═════ Entries supplied ═════

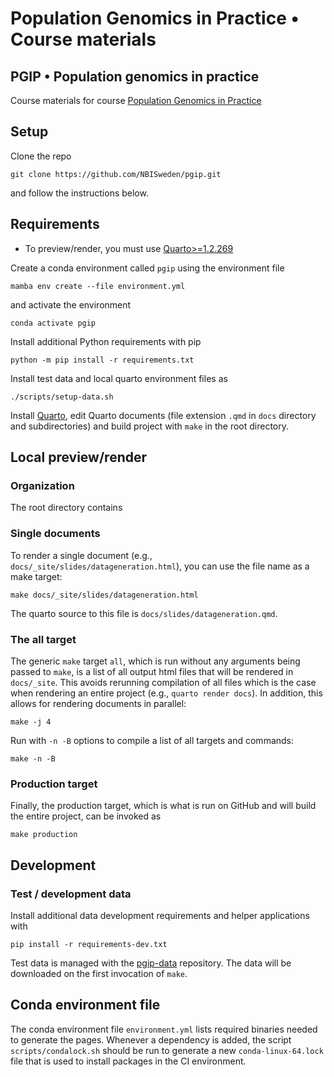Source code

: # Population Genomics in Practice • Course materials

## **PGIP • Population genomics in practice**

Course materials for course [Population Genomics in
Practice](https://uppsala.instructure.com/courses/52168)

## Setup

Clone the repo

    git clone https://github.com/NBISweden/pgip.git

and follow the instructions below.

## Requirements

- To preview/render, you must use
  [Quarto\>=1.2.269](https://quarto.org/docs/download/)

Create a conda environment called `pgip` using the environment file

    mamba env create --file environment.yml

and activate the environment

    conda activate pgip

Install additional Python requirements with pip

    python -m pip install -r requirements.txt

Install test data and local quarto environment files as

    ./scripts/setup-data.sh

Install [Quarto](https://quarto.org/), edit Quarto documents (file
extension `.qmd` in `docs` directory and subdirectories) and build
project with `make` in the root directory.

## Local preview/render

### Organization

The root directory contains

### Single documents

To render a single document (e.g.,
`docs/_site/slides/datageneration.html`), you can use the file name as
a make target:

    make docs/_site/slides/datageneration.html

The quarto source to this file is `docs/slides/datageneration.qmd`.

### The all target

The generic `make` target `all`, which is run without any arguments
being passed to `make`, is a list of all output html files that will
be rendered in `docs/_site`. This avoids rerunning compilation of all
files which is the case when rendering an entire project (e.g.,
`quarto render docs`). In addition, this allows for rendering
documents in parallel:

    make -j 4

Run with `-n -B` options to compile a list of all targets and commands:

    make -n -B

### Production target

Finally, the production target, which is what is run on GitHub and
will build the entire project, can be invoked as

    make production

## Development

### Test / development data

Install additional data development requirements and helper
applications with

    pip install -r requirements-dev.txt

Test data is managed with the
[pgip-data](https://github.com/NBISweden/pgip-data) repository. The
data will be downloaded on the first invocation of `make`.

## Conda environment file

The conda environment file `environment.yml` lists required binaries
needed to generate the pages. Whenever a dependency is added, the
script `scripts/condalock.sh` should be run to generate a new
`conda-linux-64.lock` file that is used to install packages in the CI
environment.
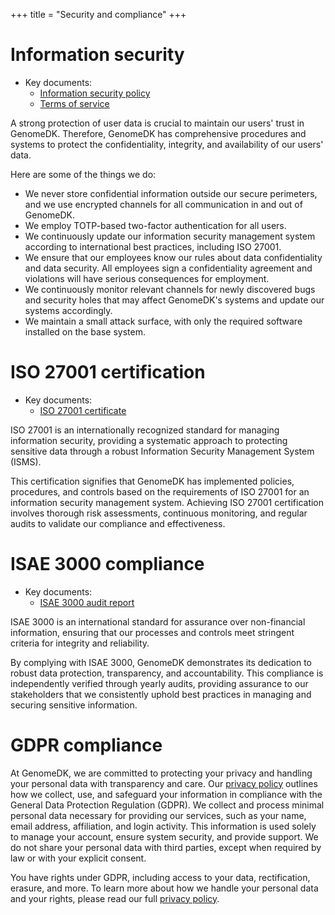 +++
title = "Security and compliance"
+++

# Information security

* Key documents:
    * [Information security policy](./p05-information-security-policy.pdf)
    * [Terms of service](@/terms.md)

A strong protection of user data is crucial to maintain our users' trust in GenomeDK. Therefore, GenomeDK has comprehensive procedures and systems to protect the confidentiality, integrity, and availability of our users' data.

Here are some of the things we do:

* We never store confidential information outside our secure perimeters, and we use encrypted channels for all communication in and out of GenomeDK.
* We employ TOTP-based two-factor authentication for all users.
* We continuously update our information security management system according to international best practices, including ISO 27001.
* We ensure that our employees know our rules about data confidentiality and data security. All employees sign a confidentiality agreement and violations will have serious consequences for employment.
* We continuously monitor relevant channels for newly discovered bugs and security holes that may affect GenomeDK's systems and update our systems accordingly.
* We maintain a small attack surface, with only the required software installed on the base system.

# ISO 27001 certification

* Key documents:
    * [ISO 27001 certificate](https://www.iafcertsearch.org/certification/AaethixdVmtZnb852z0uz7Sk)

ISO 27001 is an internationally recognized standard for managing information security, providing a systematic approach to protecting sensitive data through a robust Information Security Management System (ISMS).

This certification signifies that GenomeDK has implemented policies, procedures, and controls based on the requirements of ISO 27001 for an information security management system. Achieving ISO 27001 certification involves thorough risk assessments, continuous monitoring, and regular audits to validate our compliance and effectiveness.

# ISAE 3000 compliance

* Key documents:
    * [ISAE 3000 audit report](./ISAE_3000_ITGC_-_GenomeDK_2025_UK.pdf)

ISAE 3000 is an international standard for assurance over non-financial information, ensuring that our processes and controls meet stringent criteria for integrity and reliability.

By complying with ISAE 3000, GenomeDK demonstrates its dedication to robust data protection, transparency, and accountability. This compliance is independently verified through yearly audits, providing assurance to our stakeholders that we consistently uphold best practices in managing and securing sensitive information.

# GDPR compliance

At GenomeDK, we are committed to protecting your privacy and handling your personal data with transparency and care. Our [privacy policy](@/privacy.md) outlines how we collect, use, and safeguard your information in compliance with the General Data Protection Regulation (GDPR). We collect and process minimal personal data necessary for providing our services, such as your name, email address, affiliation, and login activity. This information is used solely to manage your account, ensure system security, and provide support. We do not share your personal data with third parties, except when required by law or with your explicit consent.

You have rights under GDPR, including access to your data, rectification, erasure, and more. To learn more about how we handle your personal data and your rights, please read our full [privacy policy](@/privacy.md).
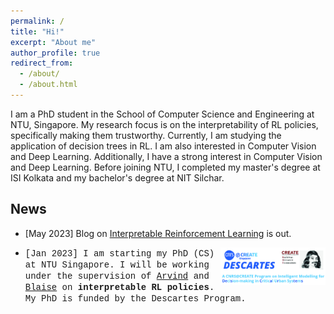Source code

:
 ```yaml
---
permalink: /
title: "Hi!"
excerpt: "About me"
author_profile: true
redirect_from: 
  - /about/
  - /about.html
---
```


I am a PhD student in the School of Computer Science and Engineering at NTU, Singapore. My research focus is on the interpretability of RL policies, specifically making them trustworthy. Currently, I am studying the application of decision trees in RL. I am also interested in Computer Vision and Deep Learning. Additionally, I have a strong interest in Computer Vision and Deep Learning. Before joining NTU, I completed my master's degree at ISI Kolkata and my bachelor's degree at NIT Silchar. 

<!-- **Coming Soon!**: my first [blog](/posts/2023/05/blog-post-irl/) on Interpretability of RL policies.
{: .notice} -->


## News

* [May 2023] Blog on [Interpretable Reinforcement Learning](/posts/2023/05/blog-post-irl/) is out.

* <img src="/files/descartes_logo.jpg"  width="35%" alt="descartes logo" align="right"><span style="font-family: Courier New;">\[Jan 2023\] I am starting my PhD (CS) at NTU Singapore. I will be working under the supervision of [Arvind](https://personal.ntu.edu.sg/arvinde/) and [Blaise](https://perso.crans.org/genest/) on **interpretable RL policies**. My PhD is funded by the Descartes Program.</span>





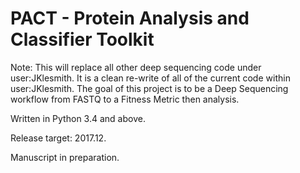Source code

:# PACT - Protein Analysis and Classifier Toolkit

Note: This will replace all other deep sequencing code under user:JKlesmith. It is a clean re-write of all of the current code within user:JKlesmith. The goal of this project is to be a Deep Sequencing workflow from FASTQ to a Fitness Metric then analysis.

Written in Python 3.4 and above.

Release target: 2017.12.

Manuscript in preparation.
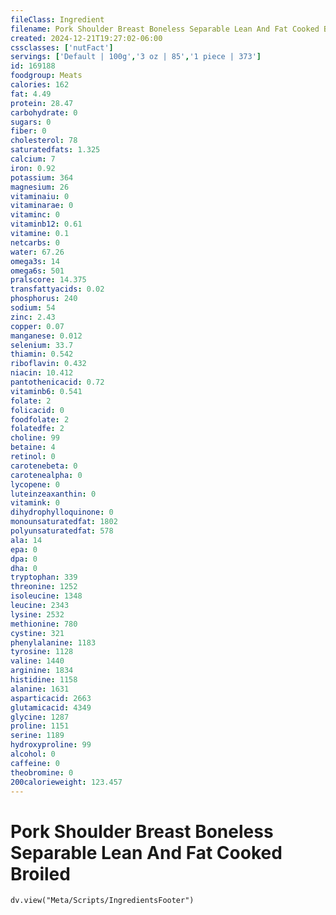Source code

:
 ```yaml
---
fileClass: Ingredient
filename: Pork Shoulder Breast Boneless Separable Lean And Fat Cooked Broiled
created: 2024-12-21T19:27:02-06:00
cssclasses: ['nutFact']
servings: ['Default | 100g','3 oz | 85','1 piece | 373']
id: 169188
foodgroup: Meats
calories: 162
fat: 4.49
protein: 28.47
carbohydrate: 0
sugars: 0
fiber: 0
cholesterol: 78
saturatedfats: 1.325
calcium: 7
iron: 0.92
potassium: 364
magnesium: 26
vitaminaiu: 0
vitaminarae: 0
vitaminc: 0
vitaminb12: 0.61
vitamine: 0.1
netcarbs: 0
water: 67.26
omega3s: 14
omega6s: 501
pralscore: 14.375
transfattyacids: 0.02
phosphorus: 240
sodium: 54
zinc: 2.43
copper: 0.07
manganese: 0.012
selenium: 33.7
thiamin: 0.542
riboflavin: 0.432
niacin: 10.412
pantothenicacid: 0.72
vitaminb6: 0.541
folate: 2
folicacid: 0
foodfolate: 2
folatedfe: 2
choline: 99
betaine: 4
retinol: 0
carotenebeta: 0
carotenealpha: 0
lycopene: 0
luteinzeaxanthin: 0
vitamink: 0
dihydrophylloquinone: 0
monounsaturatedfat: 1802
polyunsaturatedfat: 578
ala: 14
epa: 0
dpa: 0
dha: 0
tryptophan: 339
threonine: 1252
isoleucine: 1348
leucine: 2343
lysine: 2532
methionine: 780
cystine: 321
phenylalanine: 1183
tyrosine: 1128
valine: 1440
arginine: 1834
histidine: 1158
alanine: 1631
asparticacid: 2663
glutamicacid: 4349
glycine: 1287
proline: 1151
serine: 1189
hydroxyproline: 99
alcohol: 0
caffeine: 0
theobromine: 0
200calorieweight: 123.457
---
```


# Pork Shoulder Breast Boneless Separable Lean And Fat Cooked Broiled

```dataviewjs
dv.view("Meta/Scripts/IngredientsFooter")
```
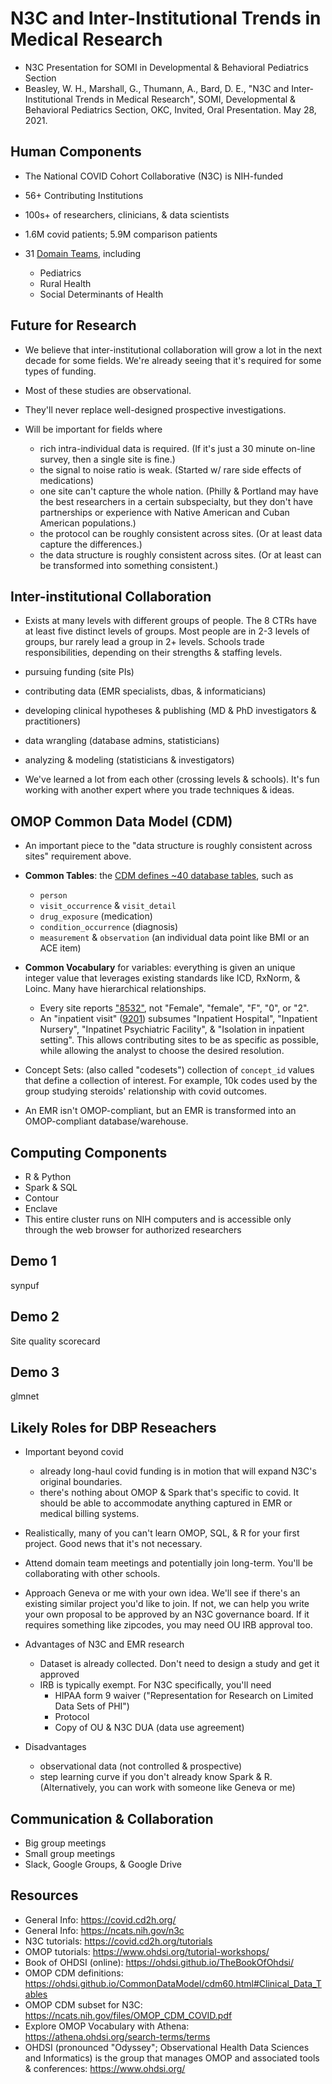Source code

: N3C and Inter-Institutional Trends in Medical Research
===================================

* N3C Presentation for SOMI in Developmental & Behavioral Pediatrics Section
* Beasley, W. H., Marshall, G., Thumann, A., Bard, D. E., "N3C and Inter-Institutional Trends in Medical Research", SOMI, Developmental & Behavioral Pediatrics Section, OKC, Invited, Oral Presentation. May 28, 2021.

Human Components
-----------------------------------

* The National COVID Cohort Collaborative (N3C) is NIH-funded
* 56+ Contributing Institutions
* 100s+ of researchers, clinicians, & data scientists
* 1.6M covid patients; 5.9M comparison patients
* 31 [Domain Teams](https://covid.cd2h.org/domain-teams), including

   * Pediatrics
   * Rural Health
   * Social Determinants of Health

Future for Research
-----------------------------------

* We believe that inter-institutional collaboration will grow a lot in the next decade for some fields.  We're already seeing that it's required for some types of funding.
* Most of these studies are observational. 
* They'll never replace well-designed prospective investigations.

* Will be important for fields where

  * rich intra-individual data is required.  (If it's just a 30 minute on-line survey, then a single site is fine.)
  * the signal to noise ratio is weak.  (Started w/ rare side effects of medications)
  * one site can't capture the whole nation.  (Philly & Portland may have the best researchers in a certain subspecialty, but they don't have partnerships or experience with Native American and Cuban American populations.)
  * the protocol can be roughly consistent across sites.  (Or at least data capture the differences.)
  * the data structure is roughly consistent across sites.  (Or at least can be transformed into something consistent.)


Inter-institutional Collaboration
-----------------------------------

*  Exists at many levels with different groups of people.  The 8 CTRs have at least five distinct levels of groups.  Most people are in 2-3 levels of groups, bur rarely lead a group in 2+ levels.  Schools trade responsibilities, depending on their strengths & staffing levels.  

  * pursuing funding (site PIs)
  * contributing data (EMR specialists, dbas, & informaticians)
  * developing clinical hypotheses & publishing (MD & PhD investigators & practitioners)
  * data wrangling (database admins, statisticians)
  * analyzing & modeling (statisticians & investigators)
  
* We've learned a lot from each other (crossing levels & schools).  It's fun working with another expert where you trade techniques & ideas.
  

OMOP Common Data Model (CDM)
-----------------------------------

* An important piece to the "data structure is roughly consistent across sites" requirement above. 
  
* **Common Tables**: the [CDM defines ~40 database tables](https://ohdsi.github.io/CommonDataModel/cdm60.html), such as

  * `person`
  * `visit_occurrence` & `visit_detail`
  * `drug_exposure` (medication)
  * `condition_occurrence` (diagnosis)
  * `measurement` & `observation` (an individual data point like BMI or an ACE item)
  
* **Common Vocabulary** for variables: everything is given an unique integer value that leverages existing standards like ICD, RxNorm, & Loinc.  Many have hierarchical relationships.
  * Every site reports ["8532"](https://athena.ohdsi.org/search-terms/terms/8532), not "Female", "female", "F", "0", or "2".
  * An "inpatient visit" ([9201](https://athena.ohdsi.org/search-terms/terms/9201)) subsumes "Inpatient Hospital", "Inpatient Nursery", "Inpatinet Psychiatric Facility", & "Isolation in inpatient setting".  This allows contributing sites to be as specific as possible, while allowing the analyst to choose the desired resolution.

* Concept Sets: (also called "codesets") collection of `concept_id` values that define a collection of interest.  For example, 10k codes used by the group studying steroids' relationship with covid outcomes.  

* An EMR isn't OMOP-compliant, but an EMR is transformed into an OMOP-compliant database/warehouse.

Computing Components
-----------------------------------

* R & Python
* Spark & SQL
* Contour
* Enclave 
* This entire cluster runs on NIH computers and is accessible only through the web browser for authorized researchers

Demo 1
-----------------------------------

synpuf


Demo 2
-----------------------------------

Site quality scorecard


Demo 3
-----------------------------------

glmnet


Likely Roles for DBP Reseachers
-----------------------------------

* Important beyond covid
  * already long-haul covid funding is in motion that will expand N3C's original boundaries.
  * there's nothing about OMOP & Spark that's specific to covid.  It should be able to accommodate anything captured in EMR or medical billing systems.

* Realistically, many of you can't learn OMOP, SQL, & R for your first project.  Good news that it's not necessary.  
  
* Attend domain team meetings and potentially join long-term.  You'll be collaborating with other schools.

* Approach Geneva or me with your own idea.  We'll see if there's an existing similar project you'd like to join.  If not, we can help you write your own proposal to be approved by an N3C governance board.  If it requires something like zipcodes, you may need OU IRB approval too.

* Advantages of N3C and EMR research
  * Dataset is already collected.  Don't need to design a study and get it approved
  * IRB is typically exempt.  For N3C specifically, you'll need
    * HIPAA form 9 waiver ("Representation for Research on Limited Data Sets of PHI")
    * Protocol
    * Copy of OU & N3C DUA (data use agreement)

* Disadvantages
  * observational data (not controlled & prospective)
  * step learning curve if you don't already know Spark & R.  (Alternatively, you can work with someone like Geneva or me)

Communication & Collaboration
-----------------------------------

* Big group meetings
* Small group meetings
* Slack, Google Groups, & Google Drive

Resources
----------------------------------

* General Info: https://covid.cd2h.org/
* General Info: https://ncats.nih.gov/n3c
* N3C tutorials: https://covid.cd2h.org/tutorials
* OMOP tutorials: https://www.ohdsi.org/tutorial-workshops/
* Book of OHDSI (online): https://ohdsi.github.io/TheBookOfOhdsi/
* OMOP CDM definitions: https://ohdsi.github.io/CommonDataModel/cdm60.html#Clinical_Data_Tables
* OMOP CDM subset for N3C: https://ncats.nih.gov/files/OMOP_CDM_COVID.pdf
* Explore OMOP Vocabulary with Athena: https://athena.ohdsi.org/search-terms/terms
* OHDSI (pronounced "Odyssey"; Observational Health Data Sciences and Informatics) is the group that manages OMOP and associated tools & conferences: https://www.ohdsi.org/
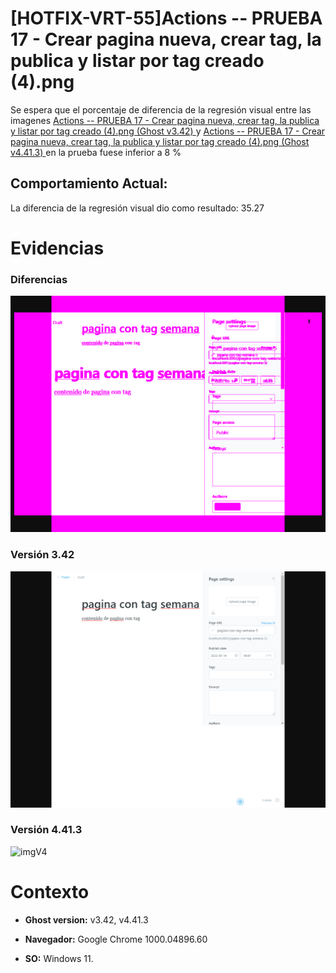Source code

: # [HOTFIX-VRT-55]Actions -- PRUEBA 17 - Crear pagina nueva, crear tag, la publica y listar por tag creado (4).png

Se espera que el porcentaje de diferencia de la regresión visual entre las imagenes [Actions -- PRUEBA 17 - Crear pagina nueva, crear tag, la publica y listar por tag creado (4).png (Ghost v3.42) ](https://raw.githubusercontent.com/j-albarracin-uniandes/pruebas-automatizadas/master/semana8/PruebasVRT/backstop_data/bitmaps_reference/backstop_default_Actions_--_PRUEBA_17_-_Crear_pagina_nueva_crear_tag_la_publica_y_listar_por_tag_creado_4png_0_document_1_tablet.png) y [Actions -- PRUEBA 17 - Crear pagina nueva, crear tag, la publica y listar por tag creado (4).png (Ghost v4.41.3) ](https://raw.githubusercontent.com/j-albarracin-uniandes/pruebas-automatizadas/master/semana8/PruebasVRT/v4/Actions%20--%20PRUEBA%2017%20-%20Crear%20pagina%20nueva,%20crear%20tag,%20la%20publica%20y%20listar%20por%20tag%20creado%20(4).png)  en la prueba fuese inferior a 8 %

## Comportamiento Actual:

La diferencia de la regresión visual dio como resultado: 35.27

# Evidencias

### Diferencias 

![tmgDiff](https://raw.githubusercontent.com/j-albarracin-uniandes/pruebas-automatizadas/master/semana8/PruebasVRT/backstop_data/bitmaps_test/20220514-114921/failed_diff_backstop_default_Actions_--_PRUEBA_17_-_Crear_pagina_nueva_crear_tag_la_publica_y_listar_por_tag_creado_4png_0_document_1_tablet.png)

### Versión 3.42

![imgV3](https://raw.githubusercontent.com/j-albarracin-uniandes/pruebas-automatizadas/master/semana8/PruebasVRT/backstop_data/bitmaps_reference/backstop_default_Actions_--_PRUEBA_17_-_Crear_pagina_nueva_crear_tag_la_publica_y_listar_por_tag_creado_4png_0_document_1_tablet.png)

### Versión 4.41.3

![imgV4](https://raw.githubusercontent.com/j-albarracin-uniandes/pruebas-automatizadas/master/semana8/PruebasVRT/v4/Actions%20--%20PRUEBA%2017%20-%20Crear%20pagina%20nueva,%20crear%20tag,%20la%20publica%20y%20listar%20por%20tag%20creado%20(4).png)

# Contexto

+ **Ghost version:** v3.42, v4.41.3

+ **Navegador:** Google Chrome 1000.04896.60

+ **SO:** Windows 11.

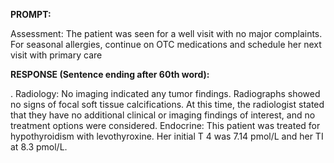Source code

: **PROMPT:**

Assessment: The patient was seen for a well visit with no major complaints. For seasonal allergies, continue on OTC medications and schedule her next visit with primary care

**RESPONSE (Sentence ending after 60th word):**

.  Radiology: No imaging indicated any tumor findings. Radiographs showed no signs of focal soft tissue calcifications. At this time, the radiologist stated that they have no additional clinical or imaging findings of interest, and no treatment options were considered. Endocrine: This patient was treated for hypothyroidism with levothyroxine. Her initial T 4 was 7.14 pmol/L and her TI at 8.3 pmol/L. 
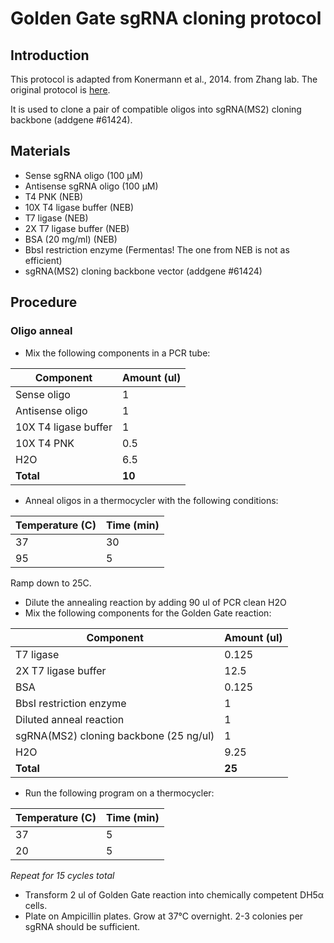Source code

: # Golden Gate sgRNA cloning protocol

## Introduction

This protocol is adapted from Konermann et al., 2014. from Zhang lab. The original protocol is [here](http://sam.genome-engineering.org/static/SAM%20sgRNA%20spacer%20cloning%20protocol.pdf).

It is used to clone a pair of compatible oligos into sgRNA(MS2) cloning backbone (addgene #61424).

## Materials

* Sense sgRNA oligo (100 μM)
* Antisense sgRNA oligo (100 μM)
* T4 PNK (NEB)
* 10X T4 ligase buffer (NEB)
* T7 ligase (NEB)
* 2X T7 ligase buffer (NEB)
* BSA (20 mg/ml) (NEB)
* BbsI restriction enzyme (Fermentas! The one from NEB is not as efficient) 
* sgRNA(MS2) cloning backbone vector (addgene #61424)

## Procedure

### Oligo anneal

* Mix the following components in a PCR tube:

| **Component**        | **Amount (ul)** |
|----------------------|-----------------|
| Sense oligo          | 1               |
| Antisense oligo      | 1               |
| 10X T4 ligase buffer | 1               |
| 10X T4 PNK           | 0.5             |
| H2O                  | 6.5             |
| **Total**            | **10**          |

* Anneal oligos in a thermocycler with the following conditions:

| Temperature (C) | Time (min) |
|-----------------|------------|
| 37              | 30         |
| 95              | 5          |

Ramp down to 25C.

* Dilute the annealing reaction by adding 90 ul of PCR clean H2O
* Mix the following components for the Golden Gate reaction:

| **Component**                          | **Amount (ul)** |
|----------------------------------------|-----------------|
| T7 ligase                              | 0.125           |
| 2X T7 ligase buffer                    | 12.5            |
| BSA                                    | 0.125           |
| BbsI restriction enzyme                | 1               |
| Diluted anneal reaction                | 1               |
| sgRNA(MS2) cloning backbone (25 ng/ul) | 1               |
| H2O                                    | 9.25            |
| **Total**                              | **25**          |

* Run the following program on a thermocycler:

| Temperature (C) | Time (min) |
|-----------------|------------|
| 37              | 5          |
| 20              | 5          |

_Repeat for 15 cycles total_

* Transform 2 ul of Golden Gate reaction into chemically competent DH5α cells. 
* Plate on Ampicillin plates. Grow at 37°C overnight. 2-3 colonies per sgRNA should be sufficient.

═════

**Task details:**
Return only the lines running from the top of the data to the line that holds "Install [Quarto](https://quarto.org/), edit". Include both of those lines, but skip the pictures.

**Result of this exercise:**
Source code

: # Population Genomics in Practice • Course materials

## **PGIP • Population genomics in practice**

Course materials for course [Population Genomics in
Practice](https://uppsala.instructure.com/courses/52168)

## Setup

Clone the repo

    git clone https://github.com/NBISweden/pgip.git

and follow the instructions below.

## Requirements

- To preview/render, you must use
  [Quarto\>=1.2.269](https://quarto.org/docs/download/)

Create a conda environment called `pgip` using the environment file

    mamba env create --file environment.yml

and activate the environment

    conda activate pgip

Install additional Python requirements with pip

    python -m pip install -r requirements.txt

Install test data and local quarto environment files as

    ./scripts/setup-data.sh

Install [Quarto](https://quarto.org/), edit Quarto documents (file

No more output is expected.